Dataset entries
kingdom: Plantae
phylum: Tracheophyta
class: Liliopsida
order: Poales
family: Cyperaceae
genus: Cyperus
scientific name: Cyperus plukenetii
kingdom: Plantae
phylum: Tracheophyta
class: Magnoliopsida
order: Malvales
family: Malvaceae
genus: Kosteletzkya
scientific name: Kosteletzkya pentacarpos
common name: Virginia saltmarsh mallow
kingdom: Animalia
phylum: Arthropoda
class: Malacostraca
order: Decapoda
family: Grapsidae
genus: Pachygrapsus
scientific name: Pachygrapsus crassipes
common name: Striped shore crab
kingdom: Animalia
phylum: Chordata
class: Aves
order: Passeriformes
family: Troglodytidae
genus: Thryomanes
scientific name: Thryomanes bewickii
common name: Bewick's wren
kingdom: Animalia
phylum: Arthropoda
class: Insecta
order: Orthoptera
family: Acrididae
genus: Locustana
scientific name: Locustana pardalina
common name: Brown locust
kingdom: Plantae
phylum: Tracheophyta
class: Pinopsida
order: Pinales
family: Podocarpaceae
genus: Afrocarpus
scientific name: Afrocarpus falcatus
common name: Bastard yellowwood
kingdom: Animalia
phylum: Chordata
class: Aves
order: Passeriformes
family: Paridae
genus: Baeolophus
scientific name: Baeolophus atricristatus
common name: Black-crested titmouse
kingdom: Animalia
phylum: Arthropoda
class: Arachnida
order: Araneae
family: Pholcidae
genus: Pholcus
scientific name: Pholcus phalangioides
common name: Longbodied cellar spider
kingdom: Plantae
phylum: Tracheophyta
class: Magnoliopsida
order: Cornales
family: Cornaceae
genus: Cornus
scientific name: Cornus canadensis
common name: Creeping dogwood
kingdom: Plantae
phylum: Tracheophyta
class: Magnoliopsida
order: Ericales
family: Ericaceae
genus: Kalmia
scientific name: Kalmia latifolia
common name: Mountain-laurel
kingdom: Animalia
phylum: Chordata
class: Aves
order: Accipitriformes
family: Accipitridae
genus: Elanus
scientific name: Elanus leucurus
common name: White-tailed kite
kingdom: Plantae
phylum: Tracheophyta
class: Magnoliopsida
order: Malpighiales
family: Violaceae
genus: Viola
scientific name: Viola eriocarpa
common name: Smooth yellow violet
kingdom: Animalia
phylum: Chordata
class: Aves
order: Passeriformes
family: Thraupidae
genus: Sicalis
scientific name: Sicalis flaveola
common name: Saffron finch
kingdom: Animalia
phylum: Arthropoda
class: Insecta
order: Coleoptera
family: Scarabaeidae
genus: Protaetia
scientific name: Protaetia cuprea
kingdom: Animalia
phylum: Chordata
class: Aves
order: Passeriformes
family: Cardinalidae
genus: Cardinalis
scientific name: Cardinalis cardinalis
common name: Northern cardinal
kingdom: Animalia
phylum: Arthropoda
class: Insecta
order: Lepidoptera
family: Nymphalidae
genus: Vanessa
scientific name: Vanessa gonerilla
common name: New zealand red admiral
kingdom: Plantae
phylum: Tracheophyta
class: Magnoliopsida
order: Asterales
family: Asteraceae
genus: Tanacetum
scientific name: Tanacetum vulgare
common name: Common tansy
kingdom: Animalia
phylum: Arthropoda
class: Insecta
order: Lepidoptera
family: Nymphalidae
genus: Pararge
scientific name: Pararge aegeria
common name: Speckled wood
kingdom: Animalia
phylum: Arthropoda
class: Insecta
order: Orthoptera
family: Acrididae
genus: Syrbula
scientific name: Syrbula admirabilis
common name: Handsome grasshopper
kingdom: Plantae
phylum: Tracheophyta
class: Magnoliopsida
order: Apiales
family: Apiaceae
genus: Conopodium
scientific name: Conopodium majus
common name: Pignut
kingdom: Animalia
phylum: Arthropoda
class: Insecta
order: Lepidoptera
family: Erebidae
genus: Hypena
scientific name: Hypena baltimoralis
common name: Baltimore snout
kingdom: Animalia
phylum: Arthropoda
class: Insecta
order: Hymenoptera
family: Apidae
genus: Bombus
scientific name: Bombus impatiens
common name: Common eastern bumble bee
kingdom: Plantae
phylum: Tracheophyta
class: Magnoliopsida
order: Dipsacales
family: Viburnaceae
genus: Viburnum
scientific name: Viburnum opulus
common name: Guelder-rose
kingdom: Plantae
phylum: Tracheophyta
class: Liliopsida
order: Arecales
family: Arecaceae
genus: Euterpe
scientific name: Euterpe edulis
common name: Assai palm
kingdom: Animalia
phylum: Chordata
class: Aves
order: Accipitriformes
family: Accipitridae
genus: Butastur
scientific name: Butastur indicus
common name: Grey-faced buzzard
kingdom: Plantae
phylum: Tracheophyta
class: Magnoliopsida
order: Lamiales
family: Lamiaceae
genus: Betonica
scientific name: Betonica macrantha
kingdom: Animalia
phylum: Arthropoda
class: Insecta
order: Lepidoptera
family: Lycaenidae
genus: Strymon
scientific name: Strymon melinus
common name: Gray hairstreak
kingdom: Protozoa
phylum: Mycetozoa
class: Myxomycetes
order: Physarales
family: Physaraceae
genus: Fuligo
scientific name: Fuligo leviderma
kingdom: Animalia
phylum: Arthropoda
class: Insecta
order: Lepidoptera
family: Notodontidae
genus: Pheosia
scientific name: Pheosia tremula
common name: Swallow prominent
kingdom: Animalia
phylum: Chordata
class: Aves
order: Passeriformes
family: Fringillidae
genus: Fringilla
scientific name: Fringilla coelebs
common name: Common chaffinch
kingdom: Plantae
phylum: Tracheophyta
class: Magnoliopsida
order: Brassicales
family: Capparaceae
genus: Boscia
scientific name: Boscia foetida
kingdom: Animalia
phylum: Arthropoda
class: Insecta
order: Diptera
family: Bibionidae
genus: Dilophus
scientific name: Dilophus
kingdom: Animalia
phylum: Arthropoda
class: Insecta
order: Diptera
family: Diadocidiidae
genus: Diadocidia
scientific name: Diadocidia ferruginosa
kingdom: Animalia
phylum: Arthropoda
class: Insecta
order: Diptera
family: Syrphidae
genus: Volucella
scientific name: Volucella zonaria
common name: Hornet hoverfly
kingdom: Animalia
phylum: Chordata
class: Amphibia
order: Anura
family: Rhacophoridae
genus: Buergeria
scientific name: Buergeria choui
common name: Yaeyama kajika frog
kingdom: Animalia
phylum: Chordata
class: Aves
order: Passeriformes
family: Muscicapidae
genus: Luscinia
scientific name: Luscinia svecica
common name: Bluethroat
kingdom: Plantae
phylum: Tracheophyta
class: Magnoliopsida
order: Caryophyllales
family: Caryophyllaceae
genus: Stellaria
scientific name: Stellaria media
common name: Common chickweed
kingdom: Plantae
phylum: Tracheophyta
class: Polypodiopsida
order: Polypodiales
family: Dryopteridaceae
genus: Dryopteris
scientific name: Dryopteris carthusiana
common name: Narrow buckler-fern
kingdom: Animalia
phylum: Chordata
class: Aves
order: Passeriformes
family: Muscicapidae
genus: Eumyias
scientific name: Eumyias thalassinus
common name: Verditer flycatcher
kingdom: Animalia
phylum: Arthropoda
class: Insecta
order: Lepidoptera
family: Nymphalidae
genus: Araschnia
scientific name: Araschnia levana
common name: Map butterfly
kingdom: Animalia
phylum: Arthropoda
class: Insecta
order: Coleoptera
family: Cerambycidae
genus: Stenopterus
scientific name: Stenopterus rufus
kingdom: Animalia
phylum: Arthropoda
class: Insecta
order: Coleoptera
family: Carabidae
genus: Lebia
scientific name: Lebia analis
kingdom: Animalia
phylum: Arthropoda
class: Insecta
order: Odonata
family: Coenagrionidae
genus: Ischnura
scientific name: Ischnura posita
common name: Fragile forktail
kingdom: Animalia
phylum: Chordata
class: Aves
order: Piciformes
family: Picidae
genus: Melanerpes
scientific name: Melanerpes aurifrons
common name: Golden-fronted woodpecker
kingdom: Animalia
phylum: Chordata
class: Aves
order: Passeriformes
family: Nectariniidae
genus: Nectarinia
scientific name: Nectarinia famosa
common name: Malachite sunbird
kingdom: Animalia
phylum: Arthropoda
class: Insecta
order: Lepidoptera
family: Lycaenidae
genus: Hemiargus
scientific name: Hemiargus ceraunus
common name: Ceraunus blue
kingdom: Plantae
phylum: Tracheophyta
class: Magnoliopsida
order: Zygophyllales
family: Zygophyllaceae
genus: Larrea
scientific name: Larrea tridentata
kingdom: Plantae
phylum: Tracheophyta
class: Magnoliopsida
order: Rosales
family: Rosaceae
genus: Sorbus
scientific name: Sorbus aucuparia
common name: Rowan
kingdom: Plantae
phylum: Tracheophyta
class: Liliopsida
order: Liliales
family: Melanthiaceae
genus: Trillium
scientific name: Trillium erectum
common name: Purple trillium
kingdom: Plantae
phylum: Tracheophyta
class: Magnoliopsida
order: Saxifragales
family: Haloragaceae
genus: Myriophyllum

» Task details
Convert the lines between the one containing "genus: Stellaria" and the one containing "common name: Map butterfly", inclusive, into a two-column CSV with the headers field and value, giving one row per line. Put each value in double quotes and replace any line breaks with spaces.

» Solution for this task
field,value
"genus:","Stellaria"
"scientific name:","Stellaria media"
"common name:","Common chickweed"
"kingdom:","Plantae"
"phylum:","Tracheophyta"
"class:","Polypodiopsida"
"order:","Polypodiales"
"family:","Dryopteridaceae"
"genus:","Dryopteris"
"scientific name:","Dryopteris carthusiana"
"common name:","Narrow buckler-fern"
"kingdom:","Animalia"
"phylum:","Chordata"
"class:","Aves"
"order:","Passeriformes"
"family:","Muscicapidae"
"genus:","Eumyias"
"scientific name:","Eumyias thalassinus"
"common name:","Verditer flycatcher"
"kingdom:","Animalia"
"phylum:","Arthropoda"
"class:","Insecta"
"order:","Lepidoptera"
"family:","Nymphalidae"
"genus:","Araschnia"
"scientific name:","Araschnia levana"
"common name:","Map butterfly"